Almost a quarter of members of Congress — 23% — are over 70, according to a Business Insider report titled “Red, White and Gray.” The median age of U.S. senators and representatives in 2022 was 61½. 

Biden, who is considering running for re-election in 2024, recently addressed his age. The president, who would be 81 on Election Day, essentially said that age is just a number. “I think it relates to how much energy you have, and whether or not the job you’re doing is one consistent with what any person of any age would be able to do,” he said in an interview with “60 Minutes” in September.

He’s not alone in thinking that age should not be a determining factor for a person pursuing a job. The AARP also has a position on the matter. “A candidate’s qualifications, ability and stance on the issues is what matters — not the year they were born,” Nancy LeaMond, the organization’s executive vice president and chief advocacy and engagement officer, said in a statement in November. “Making sweeping judgments based on identifiers like race, ethnicity, sexuality, gender and disability is not acceptable. It should also be unacceptable to discriminate based on age.” 

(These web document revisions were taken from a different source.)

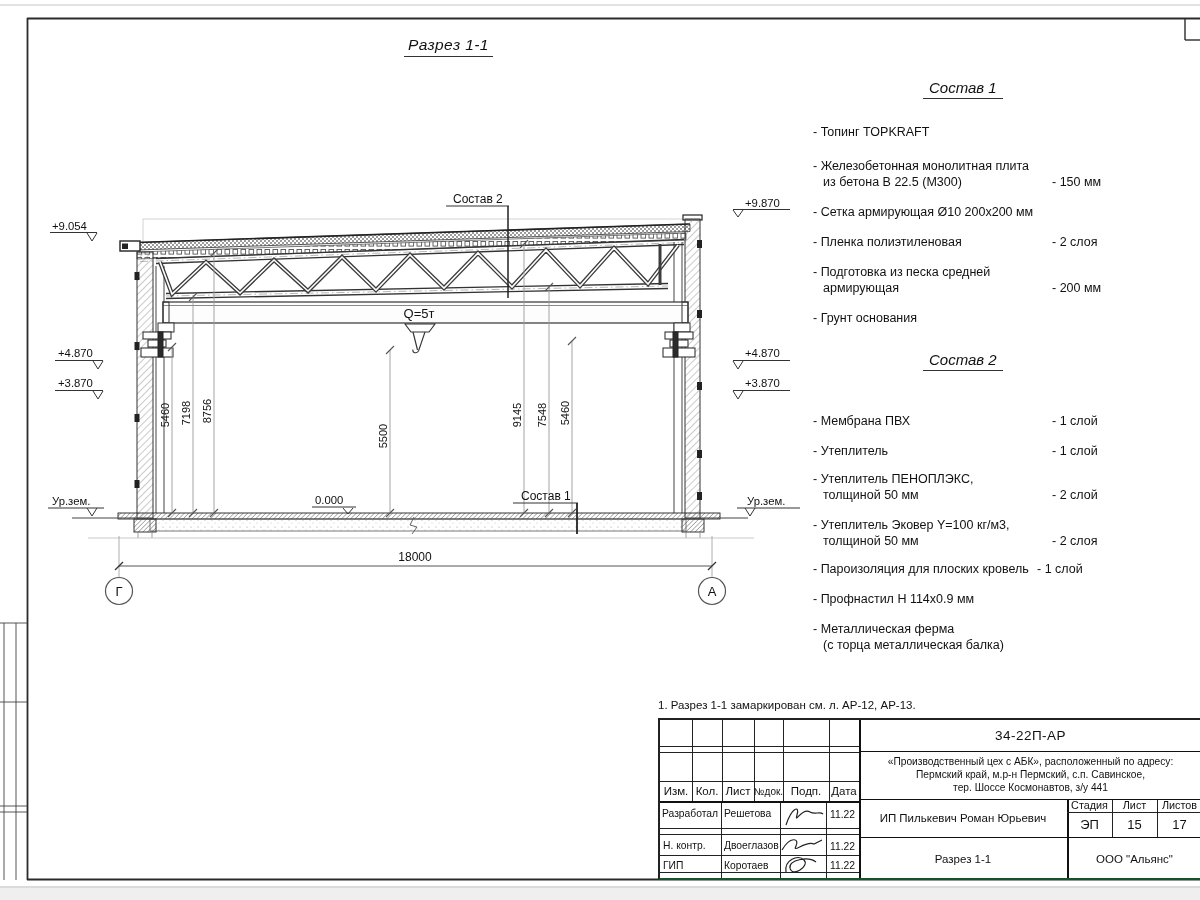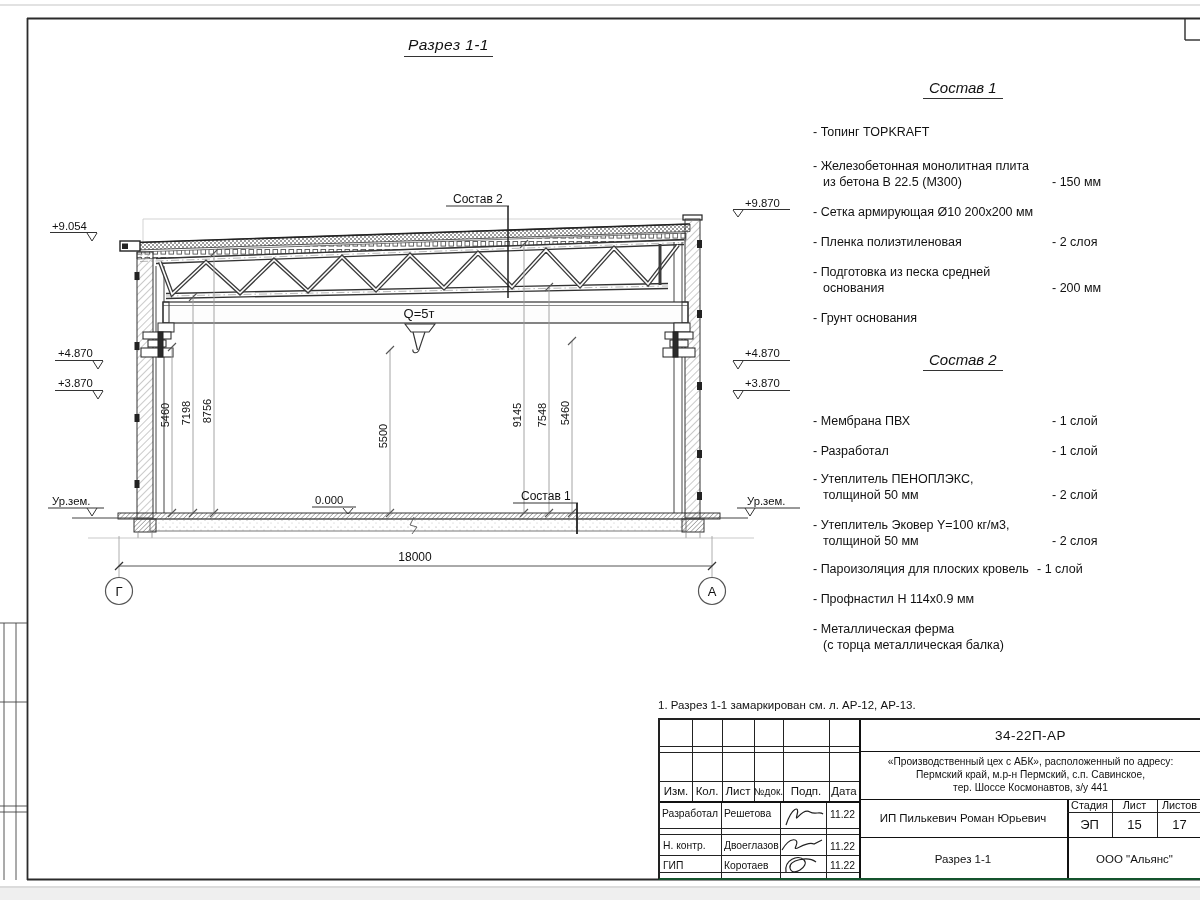--- a/index.html
+++ b/index.html
@@ -296,30 +296,30 @@
 <div class="panel" style="left:805px;top:72px;height:270px;">
   <div class="head">Состав 1</div>
   <div class="ln" style="top:52px;">- Топинг TOPKRAFT</div>
   <div class="ln" style="top:86px;">- Железобетонная  монолитная плита</div>
   <div class="ln2" style="top:102px;">из бетона В 22.5 (М300)</div>
   <div class="val" style="top:102px;">- 150 мм</div>
   <div class="ln" style="top:132px;">- Сетка армирующая Ø10 200х200 мм</div>
   <div class="ln" style="top:162px;">- Пленка полиэтиленовая</div>
   <div class="val" style="top:162px;">-  2 слоя</div>
   <div class="ln" style="top:192px;">- Подготовка из песка средней</div>
-  <div class="ln2" style="top:208px;">основания</div>
+  <div class="ln2" style="top:208px;">армирующая</div>
   <div class="val" style="top:208px;">- 200 мм</div>
   <div class="ln" style="top:238px;">- Грунт основания</div>
 </div>
 
 <div class="panel" style="left:805px;top:344px;height:320px;">
   <div class="head">Состав 2</div>
   <div class="ln" style="top:69px;">- Мембрана ПВХ</div>
   <div class="val" style="top:69px;">- 1 слой</div>
-  <div class="ln" style="top:99px;">- Разработал</div>
+  <div class="ln" style="top:99px;">- Утеплитель</div>
   <div class="val" style="top:99px;">- 1 слой</div>
   <div class="ln" style="top:127px;">- Утеплитель ПЕНОПЛЭКС,</div>
   <div class="ln2" style="top:143px;">толщиной 50 мм</div>
   <div class="val" style="top:143px;">- 2 слой</div>
   <div class="ln" style="top:173px;">- Утеплитель Эковер Y=100 кг/м3,</div>
   <div class="ln2" style="top:189px;">толщиной 50 мм</div>
   <div class="val" style="top:189px;">- 2 слоя</div>
   <div class="ln" style="top:217px;">- Пароизоляция для плоских кровель</div>
   <div class="val" style="top:217px;left:232px;">- 1 слой</div>
   <div class="ln" style="top:247px;">- Профнастил Н 114х0.9 мм</div>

Also see: Assaults on the ‘gerontocracy’ reek of ageism — creativity and inventiveness don’t fade with birthdays

Author Ashton Applewhite, who wrote a book called “This Chair Rocks: A Manifesto Against Ageism,” echoed those sentiments. “Generalizations about the capacities of older people are no more acceptable than racial or gender stereotypes. Period,” she said in a November blog post about age debates during elections.

The same question arose when reports came out that California Sen. Dianne Feinstein was struggling with cognitive decline, as The New Yorker wrote in December 2020. Feinstein, 89, said this month she will not run for re-election in 2024.